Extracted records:

---------------

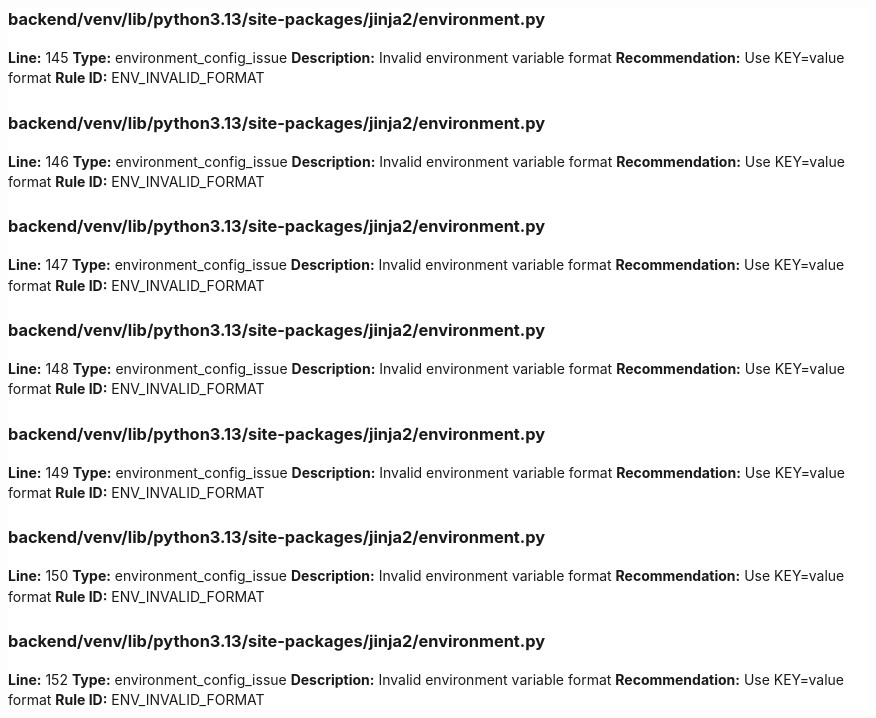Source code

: ### backend/venv/lib/python3.13/site-packages/jinja2/environment.py
**Line:** 145
**Type:** environment_config_issue
**Description:** Invalid environment variable format
**Recommendation:** Use KEY=value format
**Rule ID:** ENV_INVALID_FORMAT

### backend/venv/lib/python3.13/site-packages/jinja2/environment.py
**Line:** 146
**Type:** environment_config_issue
**Description:** Invalid environment variable format
**Recommendation:** Use KEY=value format
**Rule ID:** ENV_INVALID_FORMAT

### backend/venv/lib/python3.13/site-packages/jinja2/environment.py
**Line:** 147
**Type:** environment_config_issue
**Description:** Invalid environment variable format
**Recommendation:** Use KEY=value format
**Rule ID:** ENV_INVALID_FORMAT

### backend/venv/lib/python3.13/site-packages/jinja2/environment.py
**Line:** 148
**Type:** environment_config_issue
**Description:** Invalid environment variable format
**Recommendation:** Use KEY=value format
**Rule ID:** ENV_INVALID_FORMAT

### backend/venv/lib/python3.13/site-packages/jinja2/environment.py
**Line:** 149
**Type:** environment_config_issue
**Description:** Invalid environment variable format
**Recommendation:** Use KEY=value format
**Rule ID:** ENV_INVALID_FORMAT

### backend/venv/lib/python3.13/site-packages/jinja2/environment.py
**Line:** 150
**Type:** environment_config_issue
**Description:** Invalid environment variable format
**Recommendation:** Use KEY=value format
**Rule ID:** ENV_INVALID_FORMAT

### backend/venv/lib/python3.13/site-packages/jinja2/environment.py
**Line:** 152
**Type:** environment_config_issue
**Description:** Invalid environment variable format
**Recommendation:** Use KEY=value format
**Rule ID:** ENV_INVALID_FORMAT
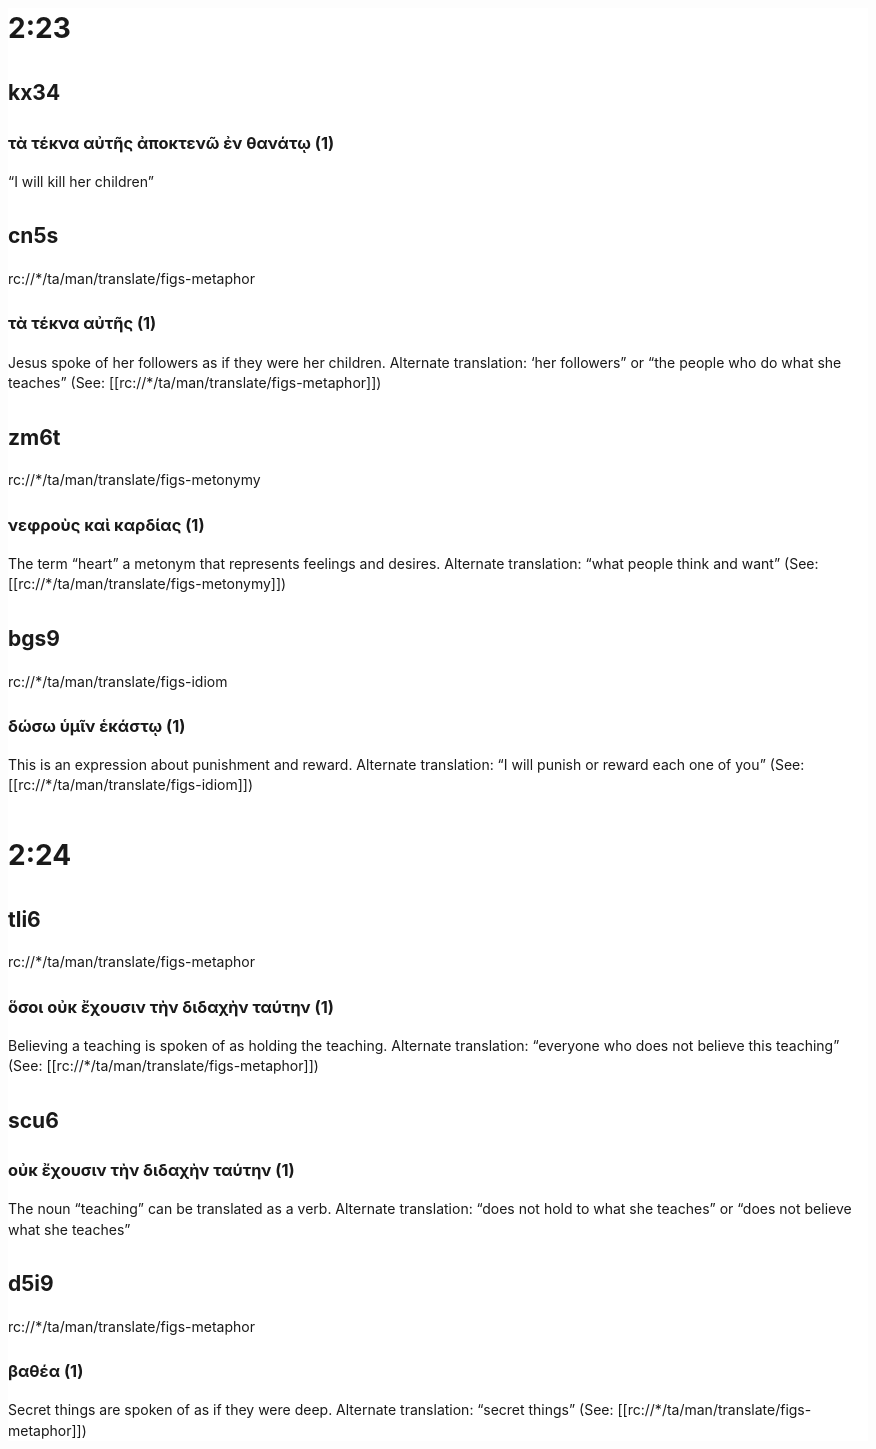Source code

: # 2:23
## kx34
### τὰ τέκνα αὐτῆς ἀποκτενῶ ἐν θανάτῳ (1)
“I will kill her children”

## cn5s
rc://*/ta/man/translate/figs-metaphor
### τὰ τέκνα αὐτῆς (1)
Jesus spoke of her followers as if they were her children. Alternate translation: ‘her followers” or “the people who do what she teaches” (See: [[rc://*/ta/man/translate/figs-metaphor]])

## zm6t
rc://*/ta/man/translate/figs-metonymy
### νεφροὺς καὶ καρδίας (1)
The term “heart” a metonym that represents feelings and desires. Alternate translation: “what people think and want” (See: [[rc://*/ta/man/translate/figs-metonymy]])

## bgs9
rc://*/ta/man/translate/figs-idiom
### δώσω ὑμῖν ἑκάστῳ (1)
This is an expression about punishment and reward. Alternate translation: “I will punish or reward each one of you” (See: [[rc://*/ta/man/translate/figs-idiom]])

# 2:24
## tli6
rc://*/ta/man/translate/figs-metaphor
### ὅσοι οὐκ ἔχουσιν τὴν διδαχὴν ταύτην (1)
Believing a teaching is spoken of as holding the teaching. Alternate translation: “everyone who does not believe this teaching” (See: [[rc://*/ta/man/translate/figs-metaphor]])

## scu6
### οὐκ ἔχουσιν τὴν διδαχὴν ταύτην (1)
The noun “teaching” can be translated as a verb. Alternate translation: “does not hold to what she teaches” or “does not believe what she teaches”

## d5i9
rc://*/ta/man/translate/figs-metaphor
### βαθέα (1)
Secret things are spoken of as if they were deep. Alternate translation: “secret things” (See: [[rc://*/ta/man/translate/figs-metaphor]])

---------------

Brief: Collect each line of the entries that has the word "ἔχουσιν", copying it in full.

Response to this exercise:
### ὅσοι οὐκ ἔχουσιν τὴν διδαχὴν ταύτην (1)
### οὐκ ἔχουσιν τὴν διδαχὴν ταύτην (1)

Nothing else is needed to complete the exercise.